# WHAT TO WORK ON
Determine how many lines of the records contain the string "liver", and state only that number.

▬▬▬▬▬▬▬▬▬▬

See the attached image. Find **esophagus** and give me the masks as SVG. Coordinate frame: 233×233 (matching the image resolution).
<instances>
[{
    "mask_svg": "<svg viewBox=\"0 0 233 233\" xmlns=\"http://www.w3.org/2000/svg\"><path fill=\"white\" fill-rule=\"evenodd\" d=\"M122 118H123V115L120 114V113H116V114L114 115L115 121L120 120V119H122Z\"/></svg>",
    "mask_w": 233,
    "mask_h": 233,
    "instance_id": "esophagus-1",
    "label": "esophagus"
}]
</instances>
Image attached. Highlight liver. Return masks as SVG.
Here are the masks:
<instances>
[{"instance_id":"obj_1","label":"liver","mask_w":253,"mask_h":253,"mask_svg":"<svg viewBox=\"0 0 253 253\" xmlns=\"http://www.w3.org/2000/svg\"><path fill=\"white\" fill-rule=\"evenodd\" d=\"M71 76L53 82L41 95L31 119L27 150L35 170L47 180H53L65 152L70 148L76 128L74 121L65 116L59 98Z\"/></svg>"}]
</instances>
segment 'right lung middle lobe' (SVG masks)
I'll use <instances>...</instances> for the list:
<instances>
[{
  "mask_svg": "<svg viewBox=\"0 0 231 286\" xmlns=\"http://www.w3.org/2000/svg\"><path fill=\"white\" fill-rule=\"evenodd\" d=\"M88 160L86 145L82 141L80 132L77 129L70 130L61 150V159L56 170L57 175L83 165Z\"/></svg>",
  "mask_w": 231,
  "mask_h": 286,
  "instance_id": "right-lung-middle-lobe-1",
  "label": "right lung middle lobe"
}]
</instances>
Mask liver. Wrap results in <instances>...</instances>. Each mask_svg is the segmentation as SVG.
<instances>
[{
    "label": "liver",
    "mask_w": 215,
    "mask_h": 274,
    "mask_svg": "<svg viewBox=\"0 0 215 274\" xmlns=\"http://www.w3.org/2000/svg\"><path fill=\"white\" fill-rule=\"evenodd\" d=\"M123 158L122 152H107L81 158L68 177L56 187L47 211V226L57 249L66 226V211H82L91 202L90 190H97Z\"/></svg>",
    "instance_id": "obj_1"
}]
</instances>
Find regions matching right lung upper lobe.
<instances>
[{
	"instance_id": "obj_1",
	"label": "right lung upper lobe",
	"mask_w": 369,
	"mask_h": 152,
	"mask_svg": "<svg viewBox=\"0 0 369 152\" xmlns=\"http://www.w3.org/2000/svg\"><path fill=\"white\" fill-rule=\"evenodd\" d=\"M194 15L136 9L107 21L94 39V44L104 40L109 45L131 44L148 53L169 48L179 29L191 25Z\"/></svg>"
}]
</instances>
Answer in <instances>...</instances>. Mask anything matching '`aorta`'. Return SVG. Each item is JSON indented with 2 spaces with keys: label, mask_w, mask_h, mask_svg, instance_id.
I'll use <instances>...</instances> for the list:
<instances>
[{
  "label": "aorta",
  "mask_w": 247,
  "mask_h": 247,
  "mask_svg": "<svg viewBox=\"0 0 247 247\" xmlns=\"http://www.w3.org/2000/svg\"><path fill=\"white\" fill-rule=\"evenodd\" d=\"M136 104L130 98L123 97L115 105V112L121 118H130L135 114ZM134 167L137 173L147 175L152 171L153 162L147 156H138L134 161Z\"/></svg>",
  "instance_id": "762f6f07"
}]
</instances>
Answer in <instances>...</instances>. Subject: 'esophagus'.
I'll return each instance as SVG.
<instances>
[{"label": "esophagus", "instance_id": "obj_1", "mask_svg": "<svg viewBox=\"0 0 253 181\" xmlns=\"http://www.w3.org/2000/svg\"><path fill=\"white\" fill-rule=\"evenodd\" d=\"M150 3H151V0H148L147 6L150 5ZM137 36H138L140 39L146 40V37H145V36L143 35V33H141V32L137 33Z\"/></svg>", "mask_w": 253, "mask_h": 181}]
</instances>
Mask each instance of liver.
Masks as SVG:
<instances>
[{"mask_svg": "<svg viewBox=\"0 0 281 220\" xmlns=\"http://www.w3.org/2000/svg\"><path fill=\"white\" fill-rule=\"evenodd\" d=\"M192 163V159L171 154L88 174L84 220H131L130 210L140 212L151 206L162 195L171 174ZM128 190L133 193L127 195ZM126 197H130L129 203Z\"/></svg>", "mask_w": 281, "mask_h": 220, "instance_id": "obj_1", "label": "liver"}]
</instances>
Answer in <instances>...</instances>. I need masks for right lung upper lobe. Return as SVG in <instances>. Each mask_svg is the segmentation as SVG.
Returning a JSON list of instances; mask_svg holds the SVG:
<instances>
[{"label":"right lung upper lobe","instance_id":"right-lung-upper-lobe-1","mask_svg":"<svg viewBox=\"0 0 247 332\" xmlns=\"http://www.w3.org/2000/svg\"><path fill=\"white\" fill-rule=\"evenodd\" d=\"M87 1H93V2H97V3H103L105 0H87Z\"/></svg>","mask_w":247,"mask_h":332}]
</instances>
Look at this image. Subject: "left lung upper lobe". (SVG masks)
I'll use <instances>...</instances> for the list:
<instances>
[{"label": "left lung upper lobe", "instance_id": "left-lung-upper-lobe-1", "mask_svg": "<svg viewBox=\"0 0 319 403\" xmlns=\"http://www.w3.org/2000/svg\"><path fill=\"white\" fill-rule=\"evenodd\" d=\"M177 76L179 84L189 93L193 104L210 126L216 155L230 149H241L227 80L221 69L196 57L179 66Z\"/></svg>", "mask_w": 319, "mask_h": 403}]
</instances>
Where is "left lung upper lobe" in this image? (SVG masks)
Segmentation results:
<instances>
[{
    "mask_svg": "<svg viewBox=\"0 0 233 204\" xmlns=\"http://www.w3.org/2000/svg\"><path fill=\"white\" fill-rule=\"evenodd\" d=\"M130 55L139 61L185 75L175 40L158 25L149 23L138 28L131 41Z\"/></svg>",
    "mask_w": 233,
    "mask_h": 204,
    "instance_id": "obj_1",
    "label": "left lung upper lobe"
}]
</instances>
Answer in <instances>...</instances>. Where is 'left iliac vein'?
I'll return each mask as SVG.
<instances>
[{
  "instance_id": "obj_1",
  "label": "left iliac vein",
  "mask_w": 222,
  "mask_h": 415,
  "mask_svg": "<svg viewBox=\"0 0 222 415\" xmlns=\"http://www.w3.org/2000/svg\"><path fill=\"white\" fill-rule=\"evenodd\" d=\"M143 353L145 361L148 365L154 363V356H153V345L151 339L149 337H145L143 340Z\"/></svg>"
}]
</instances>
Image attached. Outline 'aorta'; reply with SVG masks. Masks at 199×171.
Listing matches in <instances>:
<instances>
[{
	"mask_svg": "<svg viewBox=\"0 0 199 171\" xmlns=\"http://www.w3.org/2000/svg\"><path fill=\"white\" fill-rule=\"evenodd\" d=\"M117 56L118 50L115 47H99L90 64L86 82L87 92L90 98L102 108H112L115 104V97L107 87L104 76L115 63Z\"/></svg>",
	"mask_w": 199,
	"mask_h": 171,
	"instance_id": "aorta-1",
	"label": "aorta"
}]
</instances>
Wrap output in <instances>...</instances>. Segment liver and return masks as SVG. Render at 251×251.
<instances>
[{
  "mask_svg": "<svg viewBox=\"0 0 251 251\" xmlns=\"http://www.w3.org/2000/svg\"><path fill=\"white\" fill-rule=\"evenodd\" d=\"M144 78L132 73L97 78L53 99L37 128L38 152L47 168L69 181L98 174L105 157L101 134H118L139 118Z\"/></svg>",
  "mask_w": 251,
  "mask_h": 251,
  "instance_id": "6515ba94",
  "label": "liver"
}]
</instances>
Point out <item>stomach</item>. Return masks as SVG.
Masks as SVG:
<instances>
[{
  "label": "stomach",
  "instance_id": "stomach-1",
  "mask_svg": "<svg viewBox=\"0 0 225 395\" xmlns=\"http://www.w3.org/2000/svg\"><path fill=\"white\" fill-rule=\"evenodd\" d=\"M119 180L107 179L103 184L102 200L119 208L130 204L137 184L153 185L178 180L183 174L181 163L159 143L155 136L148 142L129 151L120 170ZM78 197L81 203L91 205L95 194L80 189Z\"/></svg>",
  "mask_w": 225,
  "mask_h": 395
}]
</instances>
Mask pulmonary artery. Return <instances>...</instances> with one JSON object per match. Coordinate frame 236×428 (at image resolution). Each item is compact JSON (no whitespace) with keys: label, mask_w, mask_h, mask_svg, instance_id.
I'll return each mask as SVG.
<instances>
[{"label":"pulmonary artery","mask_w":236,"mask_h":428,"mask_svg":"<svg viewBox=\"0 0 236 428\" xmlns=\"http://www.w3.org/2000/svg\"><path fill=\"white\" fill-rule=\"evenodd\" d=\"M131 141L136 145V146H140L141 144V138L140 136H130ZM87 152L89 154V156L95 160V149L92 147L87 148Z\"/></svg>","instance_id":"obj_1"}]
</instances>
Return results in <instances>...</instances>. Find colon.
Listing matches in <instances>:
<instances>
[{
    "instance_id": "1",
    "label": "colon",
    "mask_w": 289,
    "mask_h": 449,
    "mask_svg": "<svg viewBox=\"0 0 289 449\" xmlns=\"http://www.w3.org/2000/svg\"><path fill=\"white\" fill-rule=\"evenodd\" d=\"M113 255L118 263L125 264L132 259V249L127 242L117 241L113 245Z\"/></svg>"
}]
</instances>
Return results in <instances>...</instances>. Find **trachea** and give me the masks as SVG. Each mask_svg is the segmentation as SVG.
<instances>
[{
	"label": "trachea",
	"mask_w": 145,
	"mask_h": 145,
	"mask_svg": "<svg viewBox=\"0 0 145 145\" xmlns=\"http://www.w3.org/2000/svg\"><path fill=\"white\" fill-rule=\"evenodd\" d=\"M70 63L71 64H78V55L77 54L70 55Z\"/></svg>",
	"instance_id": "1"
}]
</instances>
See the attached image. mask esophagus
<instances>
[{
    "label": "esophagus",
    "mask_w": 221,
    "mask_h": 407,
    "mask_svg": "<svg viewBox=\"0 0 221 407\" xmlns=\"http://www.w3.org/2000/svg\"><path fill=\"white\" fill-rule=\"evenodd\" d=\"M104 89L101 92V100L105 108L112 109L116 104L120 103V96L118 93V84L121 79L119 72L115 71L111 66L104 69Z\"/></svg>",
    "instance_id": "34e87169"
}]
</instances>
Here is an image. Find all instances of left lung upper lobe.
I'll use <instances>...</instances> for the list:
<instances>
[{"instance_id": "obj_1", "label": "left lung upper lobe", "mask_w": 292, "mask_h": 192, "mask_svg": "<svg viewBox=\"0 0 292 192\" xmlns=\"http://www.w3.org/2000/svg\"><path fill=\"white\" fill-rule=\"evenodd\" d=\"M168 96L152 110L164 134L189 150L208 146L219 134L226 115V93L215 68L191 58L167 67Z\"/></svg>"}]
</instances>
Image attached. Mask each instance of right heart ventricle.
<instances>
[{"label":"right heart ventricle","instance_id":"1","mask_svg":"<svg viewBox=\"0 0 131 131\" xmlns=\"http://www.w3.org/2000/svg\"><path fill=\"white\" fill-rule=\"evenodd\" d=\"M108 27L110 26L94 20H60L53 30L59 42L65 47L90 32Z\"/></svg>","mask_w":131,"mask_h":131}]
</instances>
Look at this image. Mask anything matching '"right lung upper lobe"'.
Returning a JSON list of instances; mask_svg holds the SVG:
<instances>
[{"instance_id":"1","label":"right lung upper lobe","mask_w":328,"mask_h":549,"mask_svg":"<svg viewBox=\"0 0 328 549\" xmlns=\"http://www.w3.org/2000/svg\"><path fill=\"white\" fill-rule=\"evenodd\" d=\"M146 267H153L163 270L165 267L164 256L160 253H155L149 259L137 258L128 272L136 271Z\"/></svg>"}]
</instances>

▬▬▬▬▬▬▬▬▬▬

# ANSWER TO THE TASK
8